About this task:
Repeat the data below exactly, with every entry included.

::::

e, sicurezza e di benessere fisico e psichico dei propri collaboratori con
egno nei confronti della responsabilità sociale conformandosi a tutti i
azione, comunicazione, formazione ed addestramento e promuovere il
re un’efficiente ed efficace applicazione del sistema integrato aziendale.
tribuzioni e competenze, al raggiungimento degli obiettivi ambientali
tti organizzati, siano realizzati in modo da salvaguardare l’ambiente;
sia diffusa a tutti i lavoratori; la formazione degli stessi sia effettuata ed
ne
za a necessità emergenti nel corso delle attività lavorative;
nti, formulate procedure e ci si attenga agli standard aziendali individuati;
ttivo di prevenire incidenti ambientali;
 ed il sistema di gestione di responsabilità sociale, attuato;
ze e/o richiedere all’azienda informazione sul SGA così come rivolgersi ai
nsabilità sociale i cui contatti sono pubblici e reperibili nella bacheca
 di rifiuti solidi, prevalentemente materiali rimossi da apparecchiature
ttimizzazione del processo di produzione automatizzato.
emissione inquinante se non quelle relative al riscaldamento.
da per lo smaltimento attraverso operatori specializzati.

::::

Written solution:
e, sicurezza e di benessere fisico e psichico dei propri collaboratori con
egno nei confronti della responsabilità sociale conformandosi a tutti i
azione, comunicazione, formazione ed addestramento e promuovere il
re un’efficiente ed efficace applicazione del sistema integrato aziendale.
tribuzioni e competenze, al raggiungimento degli obiettivi ambientali
tti organizzati, siano realizzati in modo da salvaguardare l’ambiente;
sia diffusa a tutti i lavoratori; la formazione degli stessi sia effettuata ed
ne
za a necessità emergenti nel corso delle attività lavorative;
nti, formulate procedure e ci si attenga agli standard aziendali individuati;
ttivo di prevenire incidenti ambientali;
 ed il sistema di gestione di responsabilità sociale, attuato;
ze e/o richiedere all’azienda informazione sul SGA così come rivolgersi ai
nsabilità sociale i cui contatti sono pubblici e reperibili nella bacheca
 di rifiuti solidi, prevalentemente materiali rimossi da apparecchiature
ttimizzazione del processo di produzione automatizzato.
emissione inquinante se non quelle relative al riscaldamento.
da per lo smaltimento attraverso operatori specializzati.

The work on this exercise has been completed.